§ **WHAT IS NEEDED**: Without the pictures, set down everything in the listing exactly.

§ **GIVEN RECORDS**:
::::
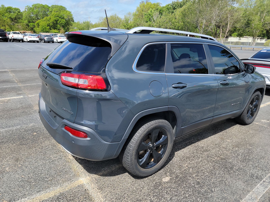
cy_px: 101
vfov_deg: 56.8
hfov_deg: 71.6
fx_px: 187
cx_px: 135
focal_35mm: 24
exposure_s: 1/583
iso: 50
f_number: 1.8
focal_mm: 6.7
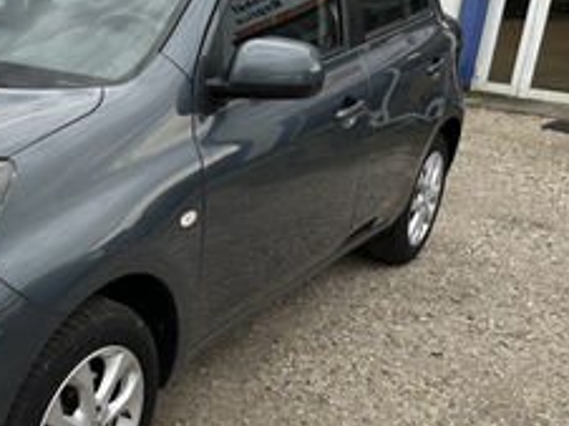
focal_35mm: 51
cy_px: 247
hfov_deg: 34.4
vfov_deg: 28.5
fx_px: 837
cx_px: 8
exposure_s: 1/193
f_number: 1.78
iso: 64
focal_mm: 6.86
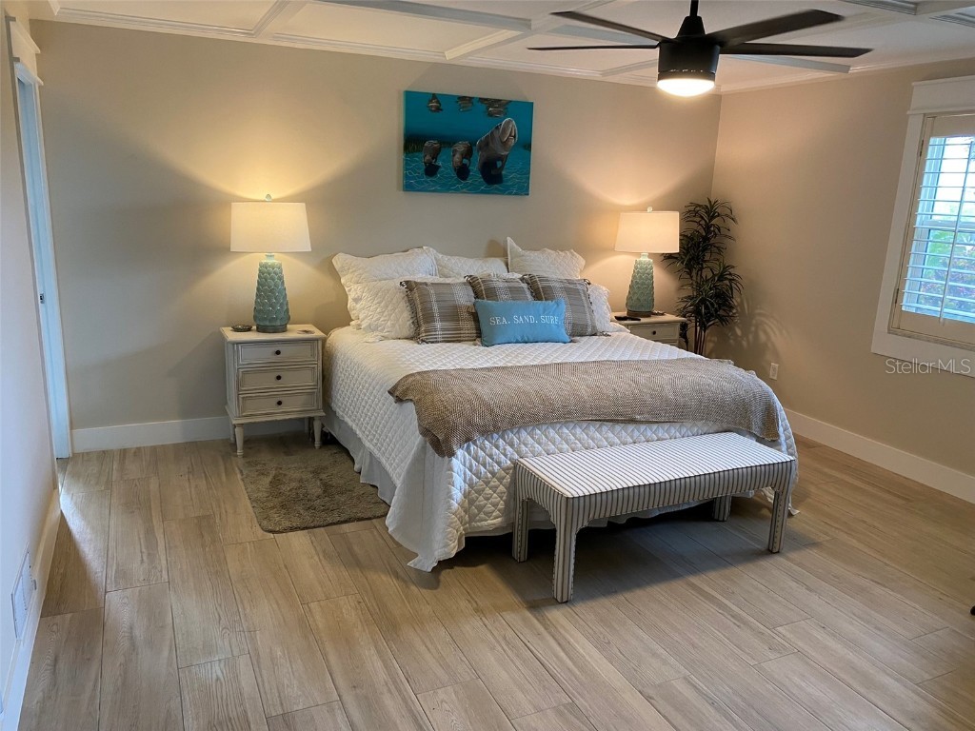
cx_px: 488
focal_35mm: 26
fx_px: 732
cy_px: 366
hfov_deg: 67.3
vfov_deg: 53.1
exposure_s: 1/60
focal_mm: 4.25
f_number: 1.8
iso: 125
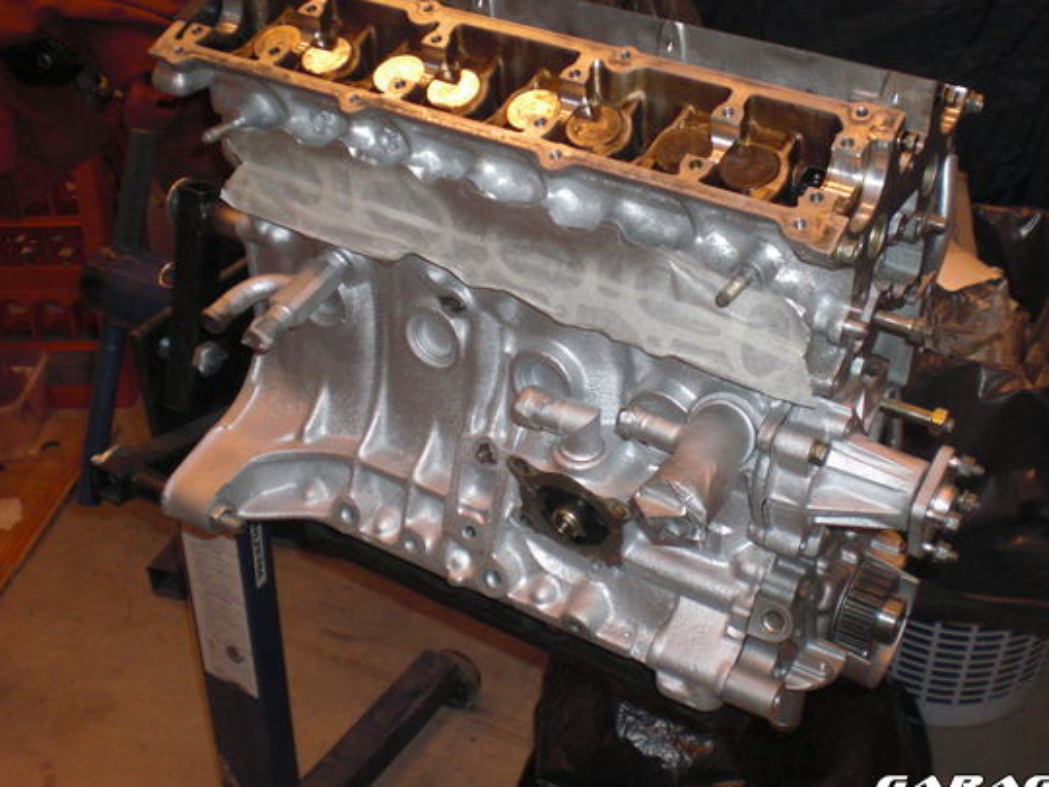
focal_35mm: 45
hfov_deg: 42.0
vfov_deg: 32.1
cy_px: 338
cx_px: 587
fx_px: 1364
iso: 200
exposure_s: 1/60
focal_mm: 6.3
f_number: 3.1
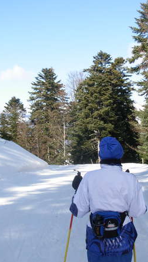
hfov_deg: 21.4
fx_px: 390
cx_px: 86
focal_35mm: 56
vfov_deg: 37.2
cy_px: 130
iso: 79
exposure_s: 1/745
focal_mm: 6.3
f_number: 2.9
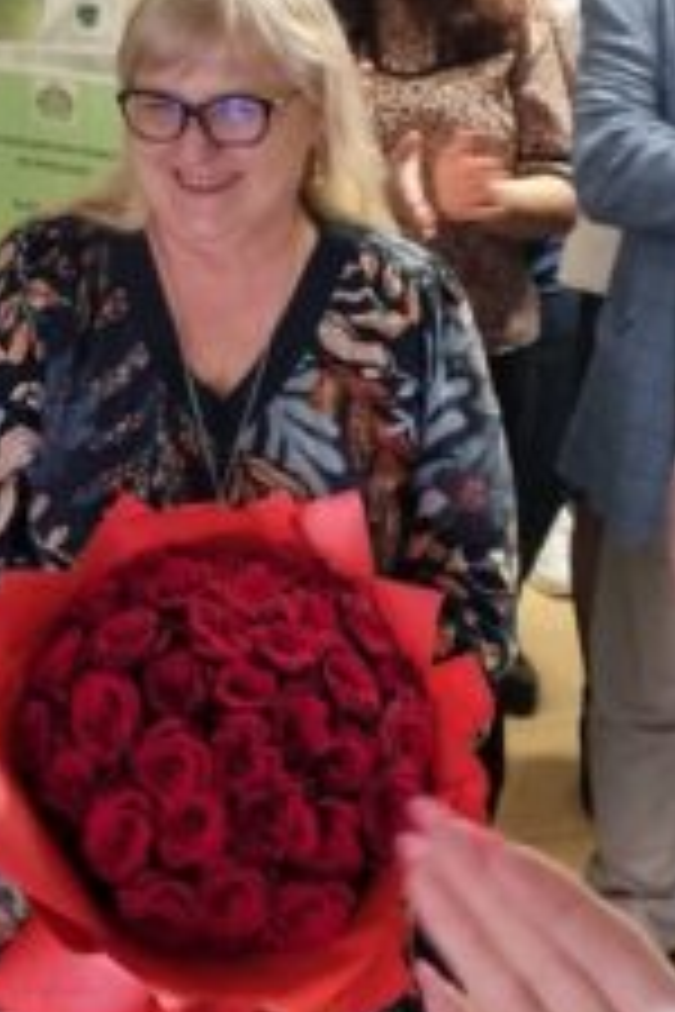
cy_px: 202
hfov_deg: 18.7
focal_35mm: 72
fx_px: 2025
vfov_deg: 27.5
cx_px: 126
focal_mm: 5.4
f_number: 1.8
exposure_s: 1/50
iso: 640
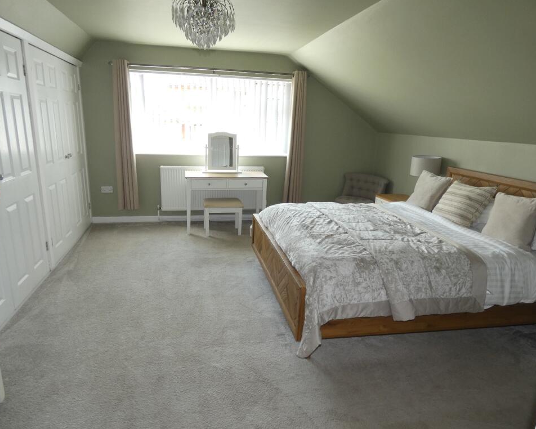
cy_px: 213
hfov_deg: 77.5
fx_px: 333
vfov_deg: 65.5
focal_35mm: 21
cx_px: 253
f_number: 2.8
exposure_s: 1/60
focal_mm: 3.6
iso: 125
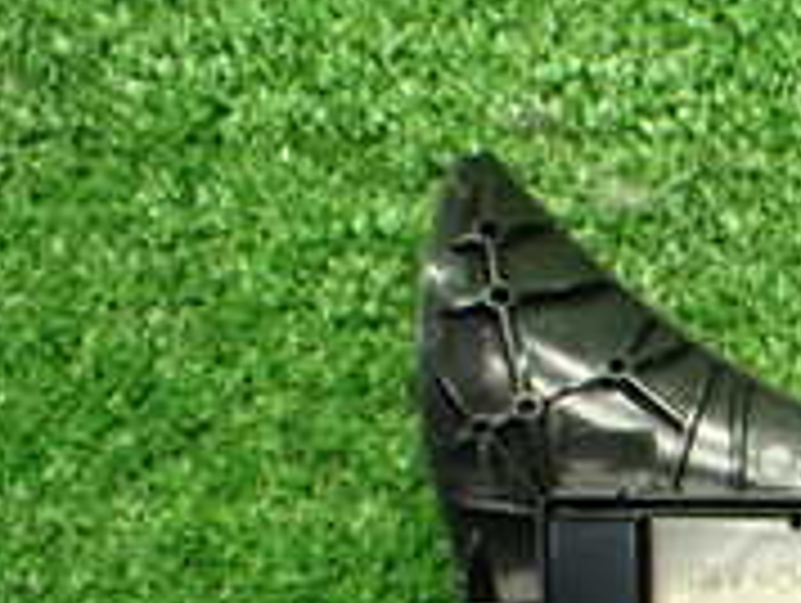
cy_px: 778
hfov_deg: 16.9
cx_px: 1318
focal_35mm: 101
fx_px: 2340
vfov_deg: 14.1
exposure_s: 1/125
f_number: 2.3
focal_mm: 5.4
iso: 800
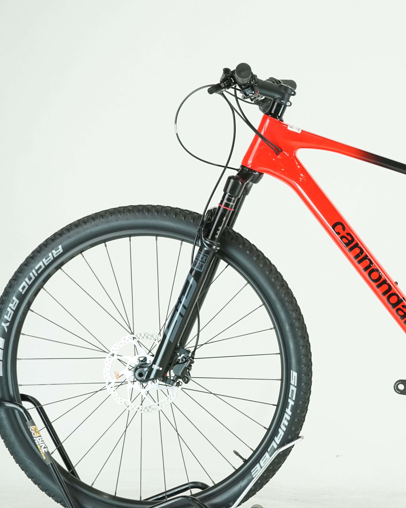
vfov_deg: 21.3
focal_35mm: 90
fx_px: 1352
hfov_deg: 16.7
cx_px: 408
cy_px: 239
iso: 1600
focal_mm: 50
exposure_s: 1/200
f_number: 5.6
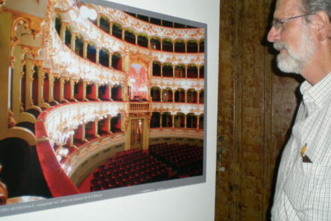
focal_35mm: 40
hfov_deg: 48.5
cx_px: 167
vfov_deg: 33.4
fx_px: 368
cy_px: 103
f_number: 3.1
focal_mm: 6.3
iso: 85
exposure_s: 1/60
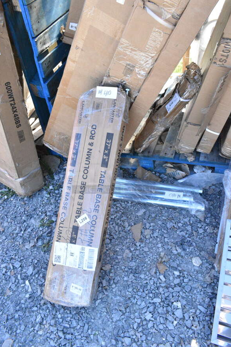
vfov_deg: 65.5
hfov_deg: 46.4
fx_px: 270
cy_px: 173
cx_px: 116
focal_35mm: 28
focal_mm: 18
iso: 6400
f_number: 13
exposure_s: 1/640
::::
§ **RESPONSE TO THE TASK**:
cy_px: 101
vfov_deg: 56.8
hfov_deg: 71.6
fx_px: 187
cx_px: 135
focal_35mm: 24
exposure_s: 1/583
iso: 50
f_number: 1.8
focal_mm: 6.7
focal_35mm: 51
cy_px: 247
hfov_deg: 34.4
vfov_deg: 28.5
fx_px: 837
cx_px: 8
exposure_s: 1/193
f_number: 1.78
iso: 64
focal_mm: 6.86
cx_px: 488
focal_35mm: 26
fx_px: 732
cy_px: 366
hfov_deg: 67.3
vfov_deg: 53.1
exposure_s: 1/60
focal_mm: 4.25
f_number: 1.8
iso: 125
focal_35mm: 45
hfov_deg: 42.0
vfov_deg: 32.1
cy_px: 338
cx_px: 587
fx_px: 1364
iso: 200
exposure_s: 1/60
focal_mm: 6.3
f_number: 3.1
hfov_deg: 21.4
fx_px: 390
cx_px: 86
focal_35mm: 56
vfov_deg: 37.2
cy_px: 130
iso: 79
exposure_s: 1/745
focal_mm: 6.3
f_number: 2.9
cy_px: 202
hfov_deg: 18.7
focal_35mm: 72
fx_px: 2025
vfov_deg: 27.5
cx_px: 126
focal_mm: 5.4
f_number: 1.8
exposure_s: 1/50
iso: 640
cy_px: 213
hfov_deg: 77.5
fx_px: 333
vfov_deg: 65.5
focal_35mm: 21
cx_px: 253
f_number: 2.8
exposure_s: 1/60
focal_mm: 3.6
iso: 125
cy_px: 778
hfov_deg: 16.9
cx_px: 1318
focal_35mm: 101
fx_px: 2340
vfov_deg: 14.1
exposure_s: 1/125
f_number: 2.3
focal_mm: 5.4
iso: 800
vfov_deg: 21.3
focal_35mm: 90
fx_px: 1352
hfov_deg: 16.7
cx_px: 408
cy_px: 239
iso: 1600
focal_mm: 50
exposure_s: 1/200
f_number: 5.6
focal_35mm: 40
hfov_deg: 48.5
cx_px: 167
vfov_deg: 33.4
fx_px: 368
cy_px: 103
f_number: 3.1
focal_mm: 6.3
iso: 85
exposure_s: 1/60
vfov_deg: 65.5
hfov_deg: 46.4
fx_px: 270
cy_px: 173
cx_px: 116
focal_35mm: 28
focal_mm: 18
iso: 6400
f_number: 13
exposure_s: 1/640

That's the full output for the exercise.